Scotland's Gaelic broadcaster is to broaden its horizons to international TV and productions, and increase its appeal to young viewers.

MG Alba, which with the BBC runs BBC Alba, publishes its annual report today, which is expected to show that Gaelic broadcasting contributes £23m to the creative industries.

The company is now to re-emphasise its international credentials, encouraging production companies to work with foreign companies to make programmes that can be shown at home and abroad.

The station is also preparing to argue its case for its role with the BBC as the broadcasting corporation negotiates a new Charter by 2017.

As part of its programme for the year, it is also to film fifteen more episodes of Bannan, its 'long form drama', to add to its three episode pilot.

The new episodes are being shot on Skye, Glasgow and also Paris and the station hopes to sell the package of episodes to foreign channels.

The annual report is expected to say that the three elements of MG Alba - not only BBC Alba but LearnGaelic and Film G appear to be performing "strongly".

Audience figures for BBC Alba average at around 700,000 a week, a figure which they say has "far exceeded expectations."

The channel has a reach of 73% with Gaelic speakers, and 16% across the whole of Scotland, a slight fall from the previous year's 17%.

More viewers are watching the channel through the BBC iPlayer, with 7m viewings on that platform.

However Donald Campbell, the chief executive of MG Alba, said the station is looking more and more at the international impact of the programmes they commission.

He said: "One of the things we are doing with the companies with which we have in long-term deals is saying: 'here is some money that is up for grabs if you can find another broadcaster to match it.'

"The aim of that is not to save money but it is to drive the idea that: 'this programme is going to be damn good for BBC Alba, but also will be good for RTE (in Ireland), NRK (Norway), or Denmark Radio or whoever', so that it has legs with other people, because not enough of that has been happening.

"We have an internationalisation agenda, we are prepared to green light projects that are 30 or 40% funded and say 'if you are able to get this away with European or Danish money, we are in' - and that is such a novelty in this country to do that.

"We don't have the scale to make a huge difference, but we have the opportunity is to start to make a difference in the wider sector. It will only affect 10 to 12 hours of our programming a year, but its the right direction to travel.

"We do not want BBC to be hermetically sealed, we want our producers working with other broadcasters."

MG Alba recently consulted Gaelic viewers and the results of the consultation showed that the channel needs to appeal to younger people better.

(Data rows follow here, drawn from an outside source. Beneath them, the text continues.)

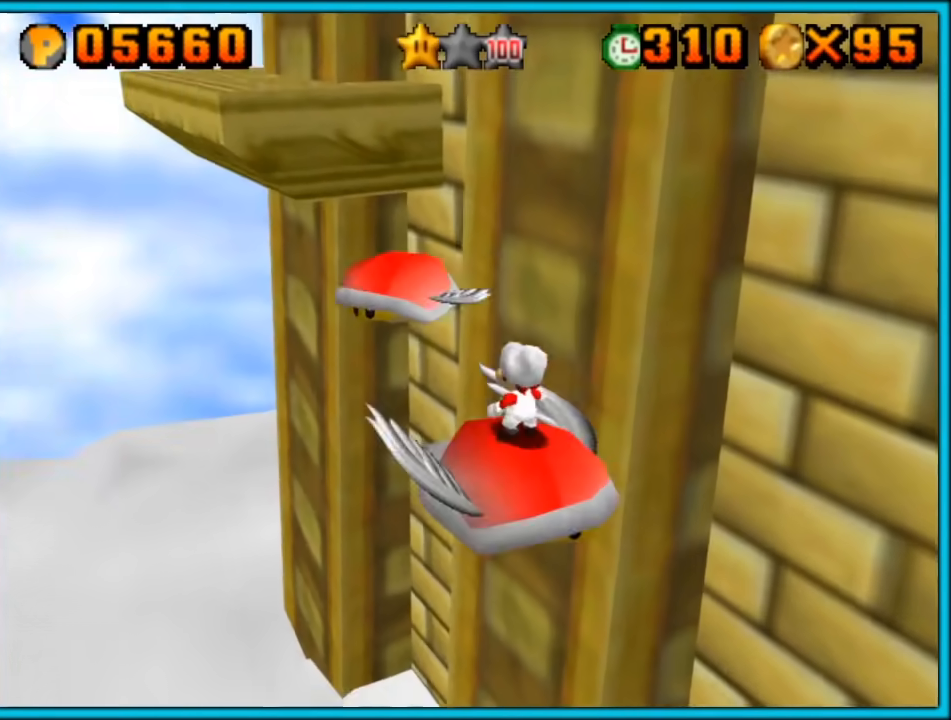
{"buttons": [], "left_stick": "center", "button_events": []}
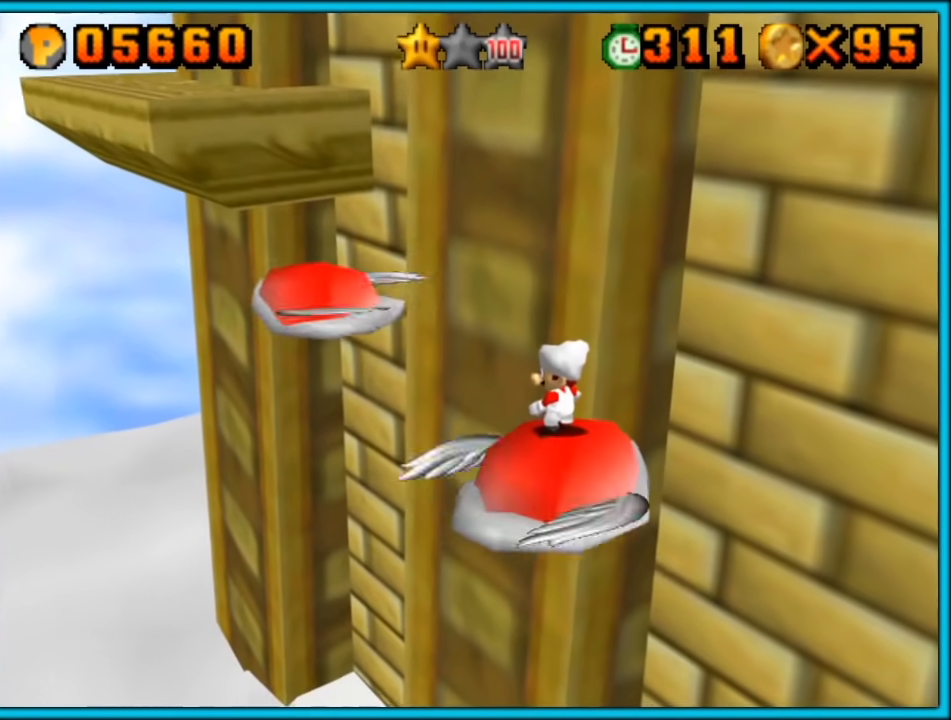
{"buttons": [], "left_stick": "center", "button_events": []}
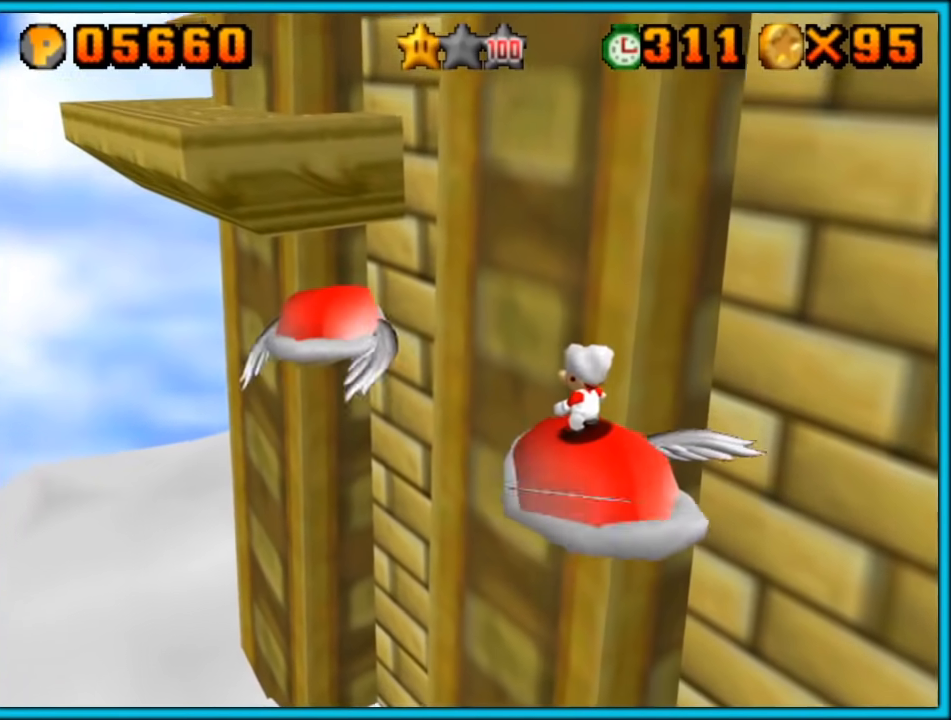
{"buttons": [], "left_stick": "center", "button_events": [[217, "C_RIGHT", "down"], [283, "C_RIGHT", "up"]]}
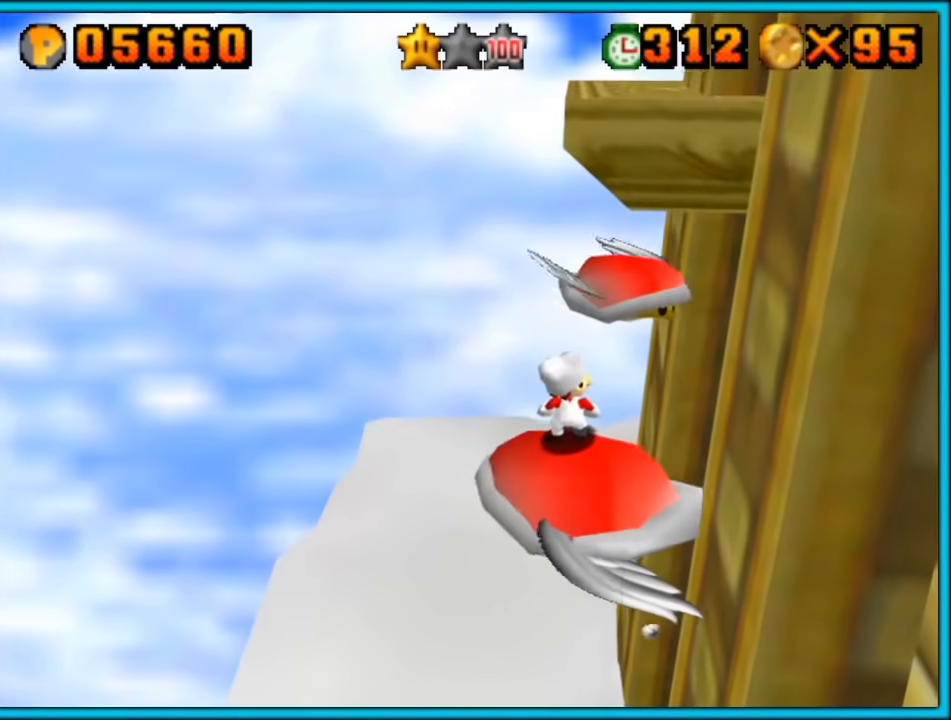
{"buttons": [], "left_stick": "center", "button_events": []}
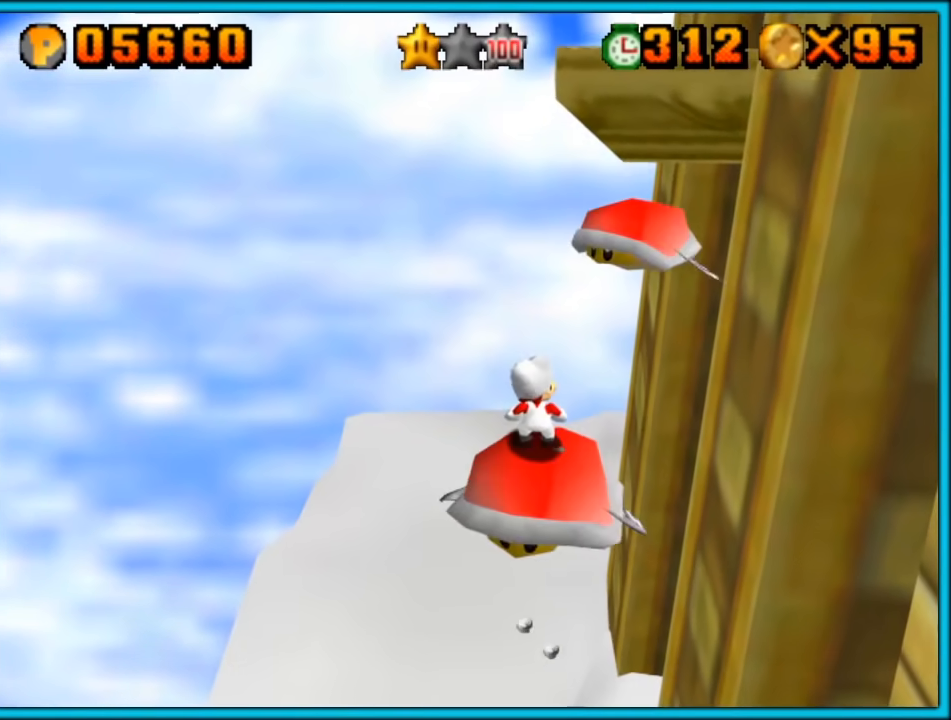
{"buttons": [], "left_stick": "center", "button_events": [[183, "C_LEFT", "down"], [283, "C_LEFT", "up"]]}
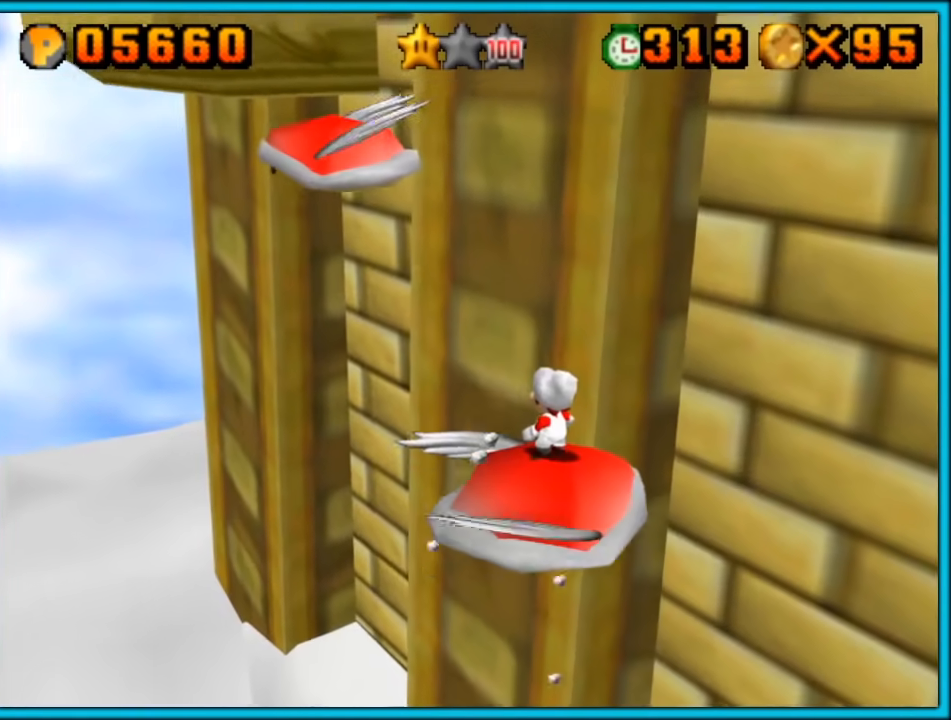
{"buttons": [], "left_stick": "center", "button_events": [[183, "C_RIGHT", "down"], [217, "C_RIGHT", "up"]]}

The first episode of Bannan was watched by 62% of the sixteen or older Gaelic audience.

However the company wants to find more to appeal to the 12-35 year old demographic.

Campbell said: "We know from existing research that under 45s are currently under-served by BBc Alba and the young demographics watch less BBC Alba and also, in general, watch less TV.

"The greater involvement of younger people both in Gaelic media and Gaelic learning will be crucially important in the years to come."

The consultation alos showed a desire from the core Gaelic audience to do more programmes about Gaelic culture.

Maggie Cunningham, chair of MG Alba, said: "We continue to encourage the utmost care to Gaelic content in each and every programme.

"We are at one with the audience on this subject and we expect to make significant progress in the year to come."

In 2014/15 £11.6m of MG Alba programming was broadcast, compared to £10.3m the previous year.